I wish to correct you on one issue; you have ascribed to me motives greater than the reality, I am afraid. I build my creations not out of favoritism or hatred for your warring factions. I simply create to add to the mix, and you might discover that my creations have no more love for insects than faeries. They are something entirely new, and I am inordinately proud of them.

Good luck in your future research. I hope you can appreciate my creations for the miracles that they are.

Yours in Mechanis,
The Tiny Tinkerer

I have tested the Tinkerer’s suggestion that the clockwork insects will prey equally upon real insects as they do the native faeries with an experiment involving test tubes and the clockwork lady bug that I captured previously. His claim holds true.
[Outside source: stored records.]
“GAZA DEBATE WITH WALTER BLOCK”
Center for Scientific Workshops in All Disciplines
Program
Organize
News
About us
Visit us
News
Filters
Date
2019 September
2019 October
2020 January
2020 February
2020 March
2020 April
Each time I begin to understand the greater picture of the workings of nature here, I discover some new complication. I hadn’t expected the complications to come so directly from other scientists. It’s a very troubling idea, and one that will haunt my thoughts frequently in the coming months.

For now, I will commit myself, for now to cataloging the creations of this “Tiny Tinkerer.” And I will collect specimens, and I will examine them for weaknesses. I do not trust the claims of this letter. Something far more sinister may be afoot. I will write a letter to the editor of Natura posthaste encouraging my colleagues to do the same.

Regarding the stowaway in my shipping container from some weeks ago—I believe it now to have been planted among my things, a clockwork creation of the Tinkerer. At least that is one—albeit tiny—mystery solved. Not that it provides me much comfort.